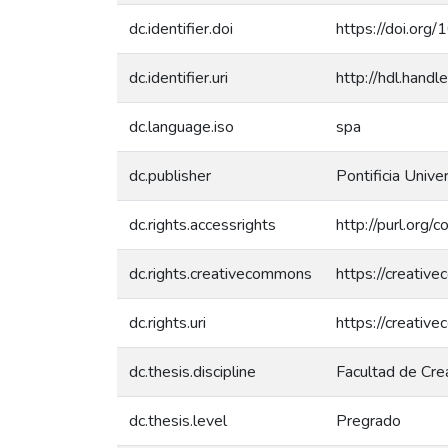
dc.identifier.doi
https://doi.or
dc.identifier.uri
http://hdl.han
dc.language.iso
spa
dc.publisher
Pontificia Unive
dc.rights.accessrights
http://purl.org/
dc.rights.creativecommons
https://creativ
dc.rights.uri
https://creativ
dc.thesis.discipline
Facultad de Crea
dc.thesis.level
Pregrado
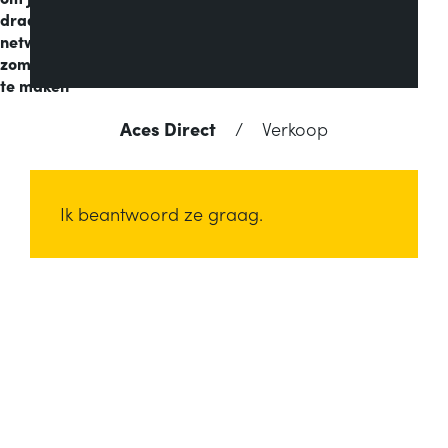
draadloos
netwerk
zomerproof
te maken
Aces Direct
/
Verkoop
Ik beantwoord ze graag.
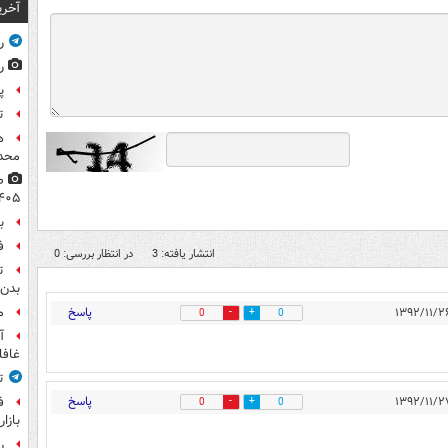
آخری
ر
ر
پ
ت
ه
محدو
۴۰۵
ب
ف
انتشار یافته: 3
در انتظار بررسی: 0
ت
بدن 
پاسخ
م
0
0
آ
غافل
ت
پاسخ
ف
0
0
بازا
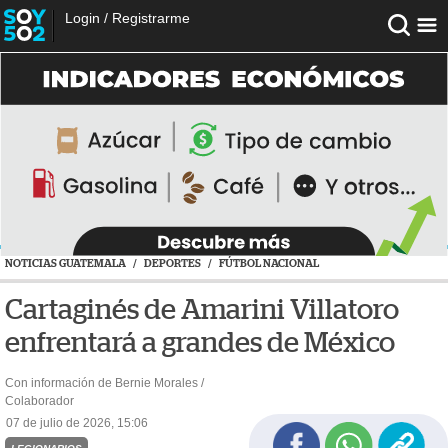
Login
/
Registrarme
NOTICIAS GUATEMALA
/
DEPORTES
/
FÚTBOL NACIONAL
Cartaginés de Amarini Villatoro
enfrentará a grandes de México
Con información de Bernie Morales /
Colaborador
07 de julio de 2026, 15:06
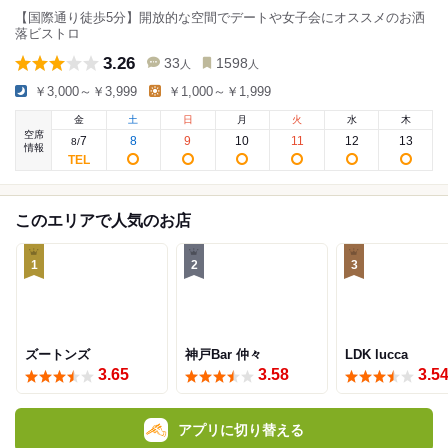
【国際通り徒歩5分】開放的な空間でデートや女子会にオススメのお洒
落ビストロ
3.26
33
1598
人
人
￥3,000～￥3,999
￥1,000～￥1,999
金
土
日
月
火
水
木
空席
7
8
9
10
11
12
13
8
/
情報
このエリアで人気のお店
1
2
3
ズートンズ
神戸Bar 仲々
LDK lucca
3.65
3.58
3.5
アプリに切り替える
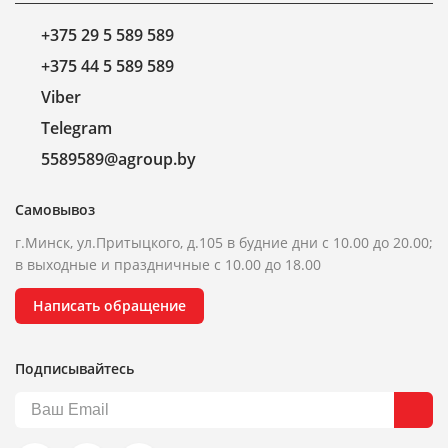
+375 29 5 589 589
+375 44 5 589 589
Viber
Telegram
5589589@agroup.by
Самовывоз
г.Минск, ул.Притыцкого, д.105 в будние дни с 10.00 до 20.00;
в выходные и праздничные с 10.00 до 18.00
Написать обращение
Подписывайтесь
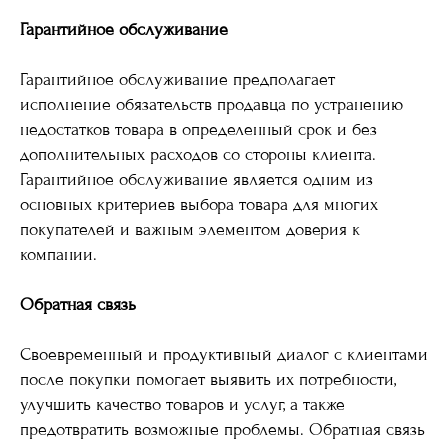
Гарантийное обслуживание
Гарантийное обслуживание предполагает
исполнение обязательств продавца по устранению
недостатков товара в определенный срок и без
дополнительных расходов со стороны клиента.
Гарантийное обслуживание является одним из
основных критериев выбора товара для многих
покупателей и важным элементом доверия к
компании.
Обратная связь
Своевременный и продуктивный диалог с клиентами
после покупки помогает выявить их потребности,
улучшить качество товаров и услуг, а также
предотвратить возможные проблемы. Обратная связь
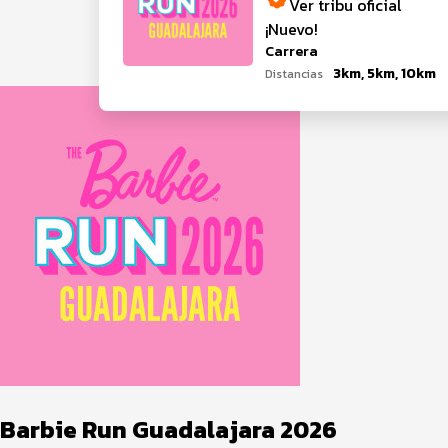
Ver tribu oficial
¡Nuevo!
Carrera
3km, 5km, 10km
Distancias
Barbie Run Guadalajara 2026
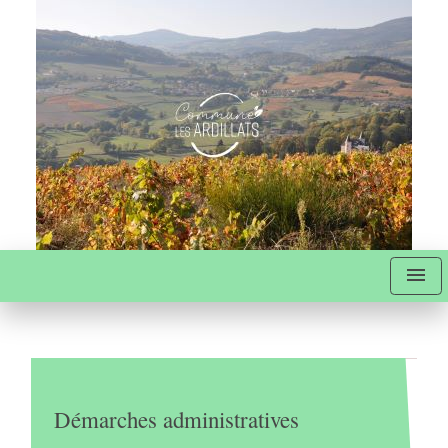
menu
Démarches administratives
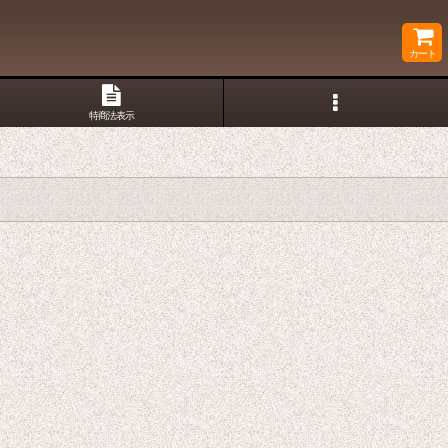
カート
特商法表示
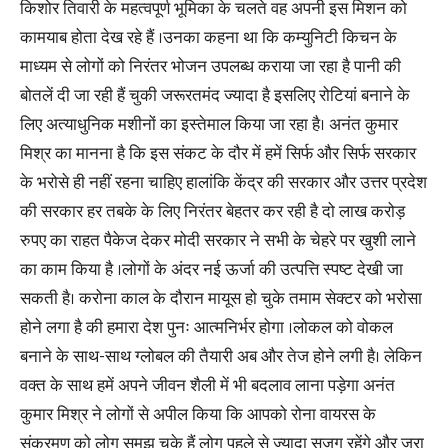
किशोर तिवारी के महत्वपूर्ण भूमिका के चलते वह अपनी इस मिशन को
कामयाब होता देख रहे हैं ।उनका कहना था कि कम्युनिटी किचन के
माध्यम से लोगों को निरंतर भोजन उपलब्ध कराया जा रहा है पानी की
बोतलें दी जा रही हैं चुकी जरूरतमंद ज्यादा है इसलिए रोटियां बनाने के
लिए अत्याधुनिक मशीनों का इस्तेमाल किया जा रहा है। अनंत कुमार
मिश्र का मानना है कि इस संकट के दौर में हमें सिर्फ और सिर्फ सरकार
के भरोसे ही नहीं रहना चाहिए हालांकि केंद्र की सरकार और उत्तर प्रदेश
की सरकार हर तबके के लिए निरंतर बेहतर कर रही है दो लाख करोड़
रुपए का राहत पैकेज देकर मोदी सरकार ने सभी के चेहरे पर खुशी लाने
का काम किया है ।लोगों के अंदर नई ऊर्जा की उत्पत्ति स्पष्ट देखी जा
सकती है। करोना काल के दौरान मायूस हो चुके तमाम सेक्टर को भरोसा
होने लगा है की हमारा देश पुनः आत्मनिर्भर होगा ।लोकल को वोकल
बनाने के साथ-साथ ग्लोबल की तैयारी अब और तेज होने लगी है। लेकिन
वक्त के साथ हमें अपने जीवन शैली में भी बदलाव लाना पड़ेगा अनंत
कुमार मिश्र ने लोगों से अपील किया कि आपको रोना वायरस के
संक्रमण को लोग समझ चुके हैं लोग पहले से ज्यादा सजग रहेंगे और जरा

········

Copy the stretch from the start of the items through the line containing "предотвратить возможные проблемы.", both ends included, leaving the pictures out of your answer.

dc.identifier.doi
https://doi.or
dc.identifier.uri
http://hdl.han
dc.language.iso
spa
dc.publisher
Pontificia Unive
dc.rights.accessrights
http://purl.org/
dc.rights.creativecommons
https://creativ
dc.rights.uri
https://creativ
dc.thesis.discipline
Facultad de Crea
dc.thesis.level
Pregrado
draadloos
netwerk
zomerproof
te maken
Aces Direct
/
Verkoop
Ik beantwoord ze graag.
آخری
ر
ر
پ
ت
ه
محدو
۴۰۵
ب
ف
انتشار یافته: 3
در انتظار بررسی: 0
ت
بدن 
پاسخ
م
0
0
آ
غافل
ت
پاسخ
ف
0
0
بازا
Login
/
Registrarme
NOTICIAS GUATEMALA
/
DEPORTES
/
FÚTBOL NACIONAL
Cartaginés de Amarini Villatoro
enfrentará a grandes de México
Con información de Bernie Morales /
Colaborador
07 de julio de 2026, 15:06
【国際通り徒歩5分】開放的な空間でデートや女子会にオススメのお洒
落ビストロ
3.26
33
1598
人
人
￥3,000～￥3,999
￥1,000～￥1,999
金
土
日
月
火
水
木
空席
7
8
9
10
11
12
13
8
/
情報
このエリアで人気のお店
1
2
3
ズートンズ
神戸Bar 仲々
LDK lucca
3.65
3.58
3.5
アプリに切り替える
+375 29 5 589 589
+375 44 5 589 589
Viber
Telegram
5589589@agroup.by
Самовывоз
г.Минск, ул.Притыцкого, д.105 в будние дни с 10.00 до 20.00;
в выходные и праздничные с 10.00 до 18.00
Написать обращение
Подписывайтесь
Гарантийное обслуживание
Гарантийное обслуживание предполагает
исполнение обязательств продавца по устранению
недостатков товара в определенный срок и без
дополнительных расходов со стороны клиента.
Гарантийное обслуживание является одним из
основных критериев выбора товара для многих
покупателей и важным элементом доверия к
компании.
Обратная связь
Своевременный и продуктивный диалог с клиентами
после покупки помогает выявить их потребности,
улучшить качество товаров и услуг, а также
предотвратить возможные проблемы. Обратная связь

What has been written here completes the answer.